1. Field of the Invention
The present invention relates to a copper alloy and to a process for producing the same. More particularly, it relates to a copper alloy used as a lead frame material for semiconductors such as IC and LSI and to a process for producing the same. The lead frame material for semiconductors is superior in strength, stiffness strength, repeated bending characteristics, heat resistance, and electrical conductivity.
The present invention also relates to a copper alloy for terminals and connectors and to a process for producing the same. The copper alloy for terminals and connectors is characterized in that the electrical conductivity is at least 25% IACS and 80% of the initial hardness is retained even when heated at a temperature above 400.degree. C. for 5 minutes.
2. Discussion of the Background
Heretofore, the lead frame materials for semiconductors have been made of Fe-42 wt% Ni alloy which has a coefficient of linear thermal expansion close to that of the elements and ceramics. However, with the recent improvement in bonding technique and sealing materials for the elements, it is being replaced by copper-based material which is superior in heat dissipation and yet is comparatively low in prace.
Nevertheless, there are no copper-based materials developed so far which have superior strength, repeated bending characteristics, and heat resistance comparable to those of the Fe-42 wt% Ni alloy and are suitable for the lead frame material for semiconductors such as IC and LSI which require high reliability. Therefore, there has been a demand for a copper-based material that has the above-mentioned characteristic properties.

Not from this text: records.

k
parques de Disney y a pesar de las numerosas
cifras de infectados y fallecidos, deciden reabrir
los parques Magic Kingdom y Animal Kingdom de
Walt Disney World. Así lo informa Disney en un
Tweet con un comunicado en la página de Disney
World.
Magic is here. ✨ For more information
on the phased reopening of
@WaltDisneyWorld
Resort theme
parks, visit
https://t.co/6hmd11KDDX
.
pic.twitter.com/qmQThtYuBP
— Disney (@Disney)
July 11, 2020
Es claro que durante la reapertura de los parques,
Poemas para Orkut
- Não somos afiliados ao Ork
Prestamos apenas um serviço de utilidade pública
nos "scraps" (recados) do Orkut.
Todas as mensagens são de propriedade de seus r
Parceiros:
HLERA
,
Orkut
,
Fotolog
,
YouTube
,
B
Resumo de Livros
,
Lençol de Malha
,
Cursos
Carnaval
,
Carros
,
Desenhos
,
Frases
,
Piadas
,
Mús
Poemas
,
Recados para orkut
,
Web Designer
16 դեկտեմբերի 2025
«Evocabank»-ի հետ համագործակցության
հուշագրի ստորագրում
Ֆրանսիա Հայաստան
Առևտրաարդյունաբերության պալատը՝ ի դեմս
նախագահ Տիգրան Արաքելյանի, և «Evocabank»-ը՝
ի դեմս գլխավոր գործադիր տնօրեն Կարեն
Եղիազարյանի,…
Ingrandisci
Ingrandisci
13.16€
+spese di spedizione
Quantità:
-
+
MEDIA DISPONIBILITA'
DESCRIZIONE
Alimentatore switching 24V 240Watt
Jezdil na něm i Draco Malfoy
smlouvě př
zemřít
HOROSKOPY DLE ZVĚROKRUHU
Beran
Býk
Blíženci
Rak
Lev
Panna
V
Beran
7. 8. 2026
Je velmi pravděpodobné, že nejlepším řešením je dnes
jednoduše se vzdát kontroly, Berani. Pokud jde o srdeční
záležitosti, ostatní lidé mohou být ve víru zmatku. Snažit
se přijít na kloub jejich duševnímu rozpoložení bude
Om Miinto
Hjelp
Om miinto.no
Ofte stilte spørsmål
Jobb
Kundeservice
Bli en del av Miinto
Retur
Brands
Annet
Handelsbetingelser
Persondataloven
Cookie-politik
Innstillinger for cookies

Brass and phosphor bronze are the principal materials for terminals and connectors. The former has an advantage in having very good formability and workability; but it is extremely poor in stress corrosion cracking resistance. Thus the use of brass is now under reconsideration from the standpoint of reliability. As a substitute for brass, more reliable phosphor bronze has come into general use and there is an increasing demand for it. This is because thin terminals and connectors are required as the electronic parts are miniaturized, particularly as the degree of integration of IC is increased, and electric appliances become lighter, smaller, and thinner than before. This holds true in the automotive industry, too. In addition, efforts are being made to discover new merits in copper-rich copper alloys.
Phosphor bronze, however, has some disadvantages. That is, it is expensive because it contains more than 3.0 wt% of tin, which is expensive, as shown in the Japanese Industrial Standards. It is poor in creep resistance at high temperatures. The heat resistance temperature is low, and the electrical conductivity is lower than 25% IACS.